Continuity is a fundamental concept in calculus, which ensures that a function does not have any jumps, breaks, or holes over its domain. When a function is continuous on a closed interval, like \([-2, 2]\), it smoothly passes through every point between the interval's start and end. For the function \(f(x) = e^{-|x|}\), it is important to note that the exponential function itself is continuous over all real numbers. The only consideration here is the absolute value, which also remains continuous as it does not introduce abrupt changes in the graph.
The function \(f(x) = e^{-|x|}\) is therefore continuous over the interval \([-2, 2]\). This continuity means the graph of \(f(x)\) flows unbroken between these points. It is necessary for applying concepts like Rolle's Theorem, which requires continuity to even start the discussion. Always check continuity first when dealing with such exercises.

Differentiability asks whether a function can be differentiated, meaning whether the derivative exists at each point in its domain. For a function to be differentiable at a point, it must be smooth there without any sharp bends or cusps. Our function, \(f(x) = e^{-|x|}\), shifts in form across its domain:

• For \(x > 0\), we express it as \(f(x) = e^{-x}\).
• For \(x < 0\), it simplifies to \(f(x) = e^x\).

When you calculate its derivative, you'll see that:

• For \(x > 0\), \(f'(x) = -e^{-x}\).
• For \(x < 0\), \(f'(x) = e^x\).

However, at \(x = 0\), there is a sharp point, often referred to as a cusp, and hence it is not differentiable there. Differentiability is crucial because Rolle's Theorem requires the function to be differentiable on the open interval \((-2, 2)\). The lack of differentiability at \(x = 0\) is precisely why Rolle's Theorem doesn't apply directly here.

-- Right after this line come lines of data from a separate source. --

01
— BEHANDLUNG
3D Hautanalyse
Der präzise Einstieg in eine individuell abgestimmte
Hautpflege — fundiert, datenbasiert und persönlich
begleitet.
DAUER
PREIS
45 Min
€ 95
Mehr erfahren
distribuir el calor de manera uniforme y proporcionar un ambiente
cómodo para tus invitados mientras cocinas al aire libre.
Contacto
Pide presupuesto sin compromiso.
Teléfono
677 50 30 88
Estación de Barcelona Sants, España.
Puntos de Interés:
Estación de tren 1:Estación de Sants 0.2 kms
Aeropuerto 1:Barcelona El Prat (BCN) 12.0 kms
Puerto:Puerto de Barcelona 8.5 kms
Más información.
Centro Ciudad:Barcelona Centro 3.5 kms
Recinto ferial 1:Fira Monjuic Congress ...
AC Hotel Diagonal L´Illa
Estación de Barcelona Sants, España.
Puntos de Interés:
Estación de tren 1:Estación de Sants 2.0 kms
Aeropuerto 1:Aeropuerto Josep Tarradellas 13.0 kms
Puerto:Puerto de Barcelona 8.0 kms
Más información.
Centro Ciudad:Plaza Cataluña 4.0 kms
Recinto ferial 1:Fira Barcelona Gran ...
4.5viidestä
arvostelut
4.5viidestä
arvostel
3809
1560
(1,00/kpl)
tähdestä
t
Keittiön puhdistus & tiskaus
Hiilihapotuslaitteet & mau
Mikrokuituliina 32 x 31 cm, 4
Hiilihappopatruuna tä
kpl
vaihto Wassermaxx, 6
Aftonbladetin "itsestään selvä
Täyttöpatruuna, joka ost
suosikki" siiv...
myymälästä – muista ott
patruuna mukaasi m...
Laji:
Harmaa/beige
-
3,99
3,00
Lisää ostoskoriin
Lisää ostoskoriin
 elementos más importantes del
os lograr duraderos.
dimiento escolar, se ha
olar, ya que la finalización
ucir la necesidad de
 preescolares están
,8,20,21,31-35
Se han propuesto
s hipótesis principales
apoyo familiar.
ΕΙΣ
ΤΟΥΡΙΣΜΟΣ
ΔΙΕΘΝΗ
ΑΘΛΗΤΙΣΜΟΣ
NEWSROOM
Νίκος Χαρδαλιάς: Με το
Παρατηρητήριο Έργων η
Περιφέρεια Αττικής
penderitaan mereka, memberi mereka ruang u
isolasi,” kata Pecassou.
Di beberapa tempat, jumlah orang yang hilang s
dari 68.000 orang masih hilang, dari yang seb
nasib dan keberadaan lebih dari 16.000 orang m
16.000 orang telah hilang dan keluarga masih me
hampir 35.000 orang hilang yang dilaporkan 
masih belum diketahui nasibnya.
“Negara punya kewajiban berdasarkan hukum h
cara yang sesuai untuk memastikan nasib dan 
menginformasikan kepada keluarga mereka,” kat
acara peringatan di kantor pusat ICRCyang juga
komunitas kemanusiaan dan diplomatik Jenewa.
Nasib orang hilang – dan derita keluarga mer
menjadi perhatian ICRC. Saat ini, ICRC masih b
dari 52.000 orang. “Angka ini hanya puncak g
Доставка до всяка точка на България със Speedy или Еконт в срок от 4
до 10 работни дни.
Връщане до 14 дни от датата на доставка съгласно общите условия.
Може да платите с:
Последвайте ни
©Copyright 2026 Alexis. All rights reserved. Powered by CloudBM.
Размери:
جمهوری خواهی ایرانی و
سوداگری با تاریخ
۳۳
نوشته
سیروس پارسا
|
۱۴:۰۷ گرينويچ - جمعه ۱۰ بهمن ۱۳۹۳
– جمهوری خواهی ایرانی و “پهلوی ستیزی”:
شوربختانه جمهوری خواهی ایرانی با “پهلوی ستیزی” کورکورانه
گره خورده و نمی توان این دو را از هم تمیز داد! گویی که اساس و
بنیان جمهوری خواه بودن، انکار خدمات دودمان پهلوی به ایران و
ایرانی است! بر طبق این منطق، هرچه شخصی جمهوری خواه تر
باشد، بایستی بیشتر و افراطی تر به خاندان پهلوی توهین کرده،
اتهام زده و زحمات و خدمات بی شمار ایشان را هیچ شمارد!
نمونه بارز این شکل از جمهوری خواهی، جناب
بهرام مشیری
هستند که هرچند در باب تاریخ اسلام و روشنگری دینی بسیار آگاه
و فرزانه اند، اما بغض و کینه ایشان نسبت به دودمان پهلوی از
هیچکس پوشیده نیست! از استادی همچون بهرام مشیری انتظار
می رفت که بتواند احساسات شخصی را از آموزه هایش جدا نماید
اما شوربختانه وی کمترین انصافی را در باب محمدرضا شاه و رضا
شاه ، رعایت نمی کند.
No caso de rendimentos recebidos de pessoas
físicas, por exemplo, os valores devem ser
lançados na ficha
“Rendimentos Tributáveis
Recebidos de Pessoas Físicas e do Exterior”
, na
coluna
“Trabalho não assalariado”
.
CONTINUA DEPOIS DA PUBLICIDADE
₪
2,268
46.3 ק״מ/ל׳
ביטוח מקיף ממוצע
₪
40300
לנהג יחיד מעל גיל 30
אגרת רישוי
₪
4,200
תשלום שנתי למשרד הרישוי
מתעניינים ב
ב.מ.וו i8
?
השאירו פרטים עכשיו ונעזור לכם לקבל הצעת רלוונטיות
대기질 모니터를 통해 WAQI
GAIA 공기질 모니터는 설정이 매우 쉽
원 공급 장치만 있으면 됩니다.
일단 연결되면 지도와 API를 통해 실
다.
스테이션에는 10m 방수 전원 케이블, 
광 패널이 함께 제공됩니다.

A critical point of a function is where the derivative is either zero or doesn't exist. These are important because they often correspond to peaks, troughs, or other points of interest on the graph of a function. To find critical points, you first find the derivative and then solve for points where this derivative is zero or undefined.
For \(f(x) = e^{-|x|}\), the derivative function, after analyzing the cases for \(x > 0\) and \(x < 0\), provides:

• For \(x > 0\), \( f'(x) = -e^{-x}\)
• For \(x < 0\), \( f'(x) = e^x\)

But notice that neither for any \(x > 0\) nor for any \(x < 0\) does the derivative equate to zero. Thus, there are no critical points for \(x\) within \((-2, 2)\), since the derivative never reaches zero.
The essence here is that despite the function having the same value at both edges of the interval, it is not turning or flattening out completely, a requirement by Rolle's Theorem.

Graphing a function is a powerful way to visually understand its behavior across an interval, especially to identify key features like symmetry, height, and critical points. For \(f(x) = e^{-|x|}\), sketching involves plotting points for different \(x\)-values and seeing how the curve shapes up.
Using a graphing calculator or software, we plot \(f(x)\) over the interval \([-2, 2]\). You will observe:

• The function is symmetric across the \(y\)-axis, due to the absolute value in its exponent.
• A peak or cusp is visible at \(x = 0\), consistent with our finding that it isn't differentiable there.
• No other peaks or troughs exist between \(-2\) and \(2\), confirming our analysis about the absence of critical points in the interval.

Seeing the function will make the theoretical concepts more intuitive, as you witness how the curve doesn't flatten out or acquire other critical characteristics within \((-2, 2)\). This visualization ties together the understanding of Rolle's Theorem, continuity, and differentiability.